The Man Cave – The man cave is a fossil of the ancient gendered house. Not even a fossil–an artist’s rendering of what it may have looked like. The man consumes TV entertainment to feel a sense of masculine activities. He probably is alone in his garage, no other men with him. But you know what? At least he has some kind of gendered space. At least he is doing something to preserve this necessary element of his surroundings. Does it really matter if it’s in a garage? Other guys put up with unnatural surroundings, or get a truck to feel it. The man cave is an important start.

It is not unreasonable to sit down with your spouse and talk about how to alter your home to make it respond to individual traits and bring together the family as a relationship apart from the outside world. Think about what masculine and feminine spaces you will need–the walk-in closet, the garage, the shed, the study, the crafts room, etc. Talk about spaces that incorporate both masculine and feminine and how to achieve that–the bedroom, the kitchen. Finally, consider how that relationship results in a “child” space bringing the family together: living room, dining room. Make your environment work for you, however you want to gender it, and make it a place to raise healthy children in. Resist the urge to make it just a matter of pink or blue paint on the walls or some decorations. Make the very structure all about your human traits and aspirations.

Gender In The Temple – People who tour through our temple open houses often are surprised at the large size of the women’s bridal room. A bridal room for the woman is unexpected to begin with, but the resources dedicated to it are notable. Why not just have a dressing room for anyone to use that the bride can use? The dedication of this space to this function speaks to the holiness of this gender role. Why aren’t there bridal rooms in our houses? I don’t know. Maybe there should be.

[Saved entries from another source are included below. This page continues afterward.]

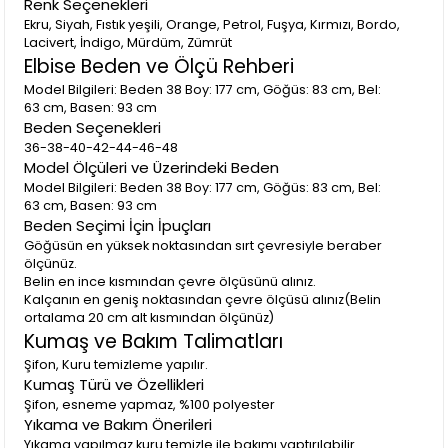
Renk Seçenekleri
70 kg’a 42 beden aldım tam oldu. Kendi bedeninizi
Ekru, Siyah, Fıstık yeşili, Orange, Petrol, Fuşya, Kırmızı, Bordo,
alabilirsiniz. Kalıbı tam sarıyor.
Lacivert, İndigo, Mürdüm, Zümrüt
Elbise Beden ve Ölçü Rehberi
Model Bilgileri: Beden 38 Boy: 177 cm, Göğüs: 83 cm, Bel:
63 cm, Basen: 93 cm
Beden Seçenekleri
36-38-40-42-44-46-48
Model Ölçüleri ve Üzerindeki Beden
Model Bilgileri: Beden 38 Boy: 177 cm, Göğüs: 83 cm, Bel:
63 cm, Basen: 93 cm
Beden Seçimi İçin İpuçları
Göğüsün en yüksek noktasından sırt çevresiyle beraber
ölçünüz.
Belin en ince kısmından çevre ölçüsünü alınız.
Kalçanın en geniş noktasından çevre ölçüsü alınız(Belin
ortalama 20 cm alt kısmından ölçünüz)
Kumaş ve Bakım Talimatları
Şifon, Kuru temizleme yapılır.
Kumaş Türü ve Özellikleri
Şifon, esneme yapmaz, %100 polyester
Yıkama ve Bakım Önerileri
Yıkama yapılmaz kuru temizle ile bakımı yaptırılabilir.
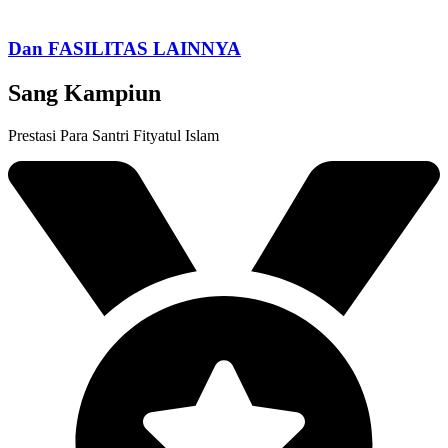
Dan FASILITAS LAINNYA
Sang Kampiun
Prestasi Para Santri Fityatul Islam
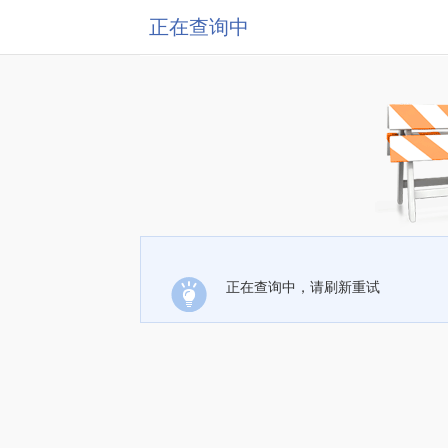
正在查询中
正在查询中，请刷新重试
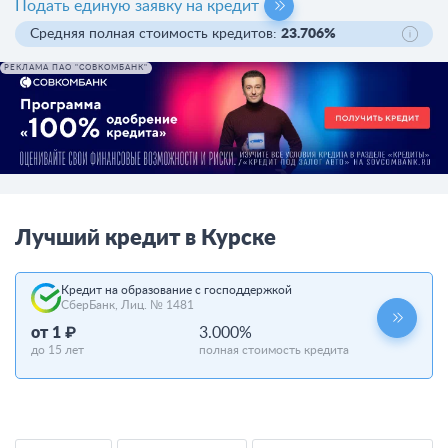
Подать единую заявку на кредит
Средняя полная стоимость кредитов:
23.706%
РЕКЛАМА ПАО "СОВКОМБАНК"
Лучший кредит в Курске
Кредит на образование с господдержкой
СберБанк, Лиц. № 1481
от 1 ₽
3.000%
до 15 лет
полная стоимость кредита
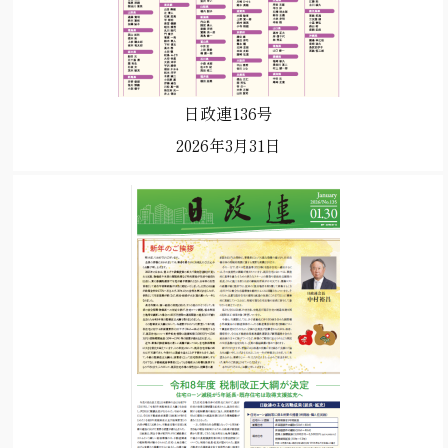
日政連136号
2026年3月31日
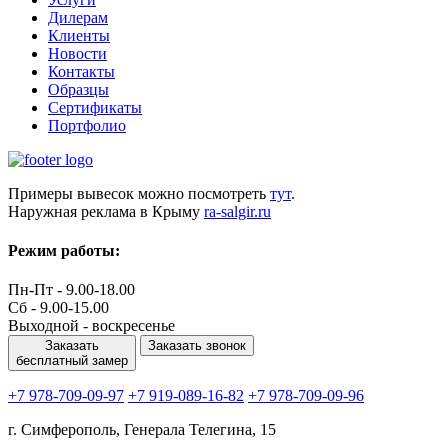
Дилерам
Клиенты
Новости
Контакты
Образцы
Сертификаты
Портфолио
Примеры вывесок можно посмотреть
тут
.
Наружная реклама в Крыму
ra-salgir.ru
Режим работы:
Пн-Пт - 9.00-18.00
Сб - 9.00-15.00
Выходной - воскресенье
Заказать
Заказать звонок
бесплатный замер
+7 978-709-09-97
+7 919-089-16-82
+7 978-709-09-96
г. Симферополь, Генерала Телегина, 15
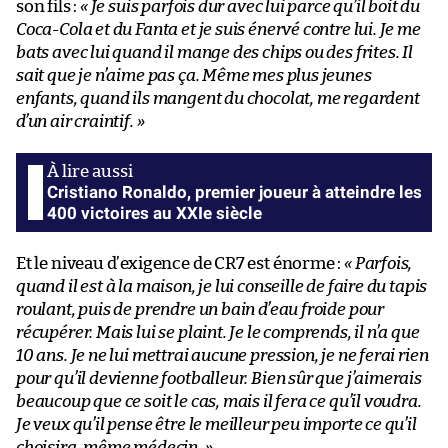
son fils :
« Je suis parfois dur avec lui parce qu’il boit du
Coca-Cola et du Fanta et je suis énervé contre lui. Je me
bats avec lui quand il mange des chips ou des frites. Il
sait que je n’aime pas ça. Même mes plus jeunes
enfants, quand ils mangent du chocolat, me regardent
d’un air craintif. »
Cristiano Ronaldo, premier joueur à atteindre les
400 victoires au XXIe siècle
Et le niveau d’exigence de CR7 est énorme :
« Parfois,
quand il est à la maison, je lui conseille de faire du tapis
roulant, puis de prendre un bain d’eau froide pour
récupérer. Mais lui se plaint. Je le comprends, il n’a que
10 ans. Je ne lui mettrai aucune pression, je ne ferai rien
pour qu’il devienne footballeur. Bien sûr que j’aimerais
beaucoup que ce soit le cas, mais il fera ce qu’il voudra.
Je veux qu’il pense être le meilleur peu importe ce qu’il
choisira, même médecin. »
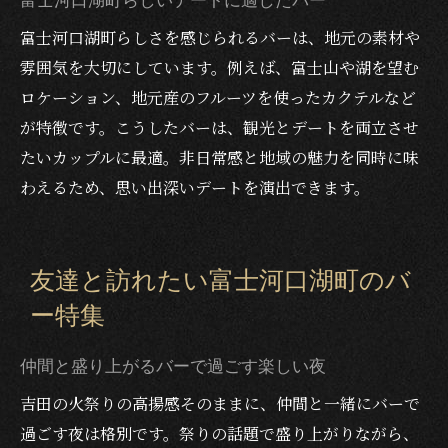
富士河口湖町らしいデートに適したバー
富士河口湖町らしさを感じられるバーは、地元の素材や
雰囲気を大切にしています。例えば、富士山や湖を望む
ロケーション、地元産のフルーツを使ったカクテルなど
が特徴です。こうしたバーは、観光とデートを両立させ
たいカップルに最適。非日常感と地域の魅力を同時に味
わえるため、思い出深いデートを演出できます。
友達と訪れたい富士河口湖町のバ
ー特集
仲間と盛り上がるバーで過ごす楽しい夜
吉田の火祭りの高揚感そのままに、仲間と一緒にバーで
過ごす夜は格別です。祭りの話題で盛り上がりながら、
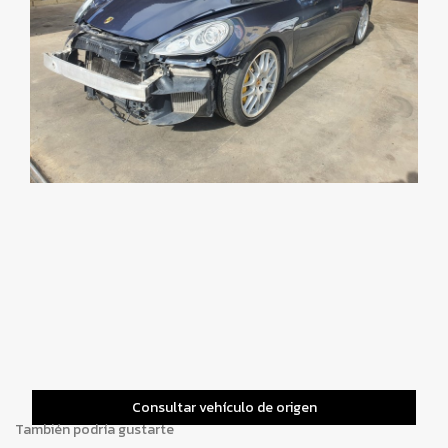
Consultar vehículo de origen
También podría gustarte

The different clothing we wear by gender in the temple speaks to our gendered functions as well. The clothing is closely related to the building design and reflected in the architecture. I wish I could talk about how it is so, but it is a sacred subject not to be discussed here. Just think about it.

The classic Greek orders are to be seen in our temples. I have only seen one instance of the Ionic–feminine–column; feminine design appears to be the domain of interior design rather than structure. But Doric and Corinthian styles adorn the walls of many temples.

Gender can be seen in our temples as a relationship of private/public space, sturdy/slim structure, bare/adorned surface, soft/hard material, dominant/subservient space, geometric/expressive design, separation of activities, indications of divine gendered traits, and relationships of the sexes in the activities inside. Modern political pressure unfortunately prevents our temples from engaging gender to the degree ancient holy temples did, but it still retains as a whole lots of positive design which we can appreciate and emulate in our own homes. The pressure to remove gender from our environment isolates us and turns the home into an empty box, a jail cell. It turns us into a cog, part of a machine working for some money-making business or government. Turn this around and embrace your eternal traits, and establish a universe that celebrates who you are.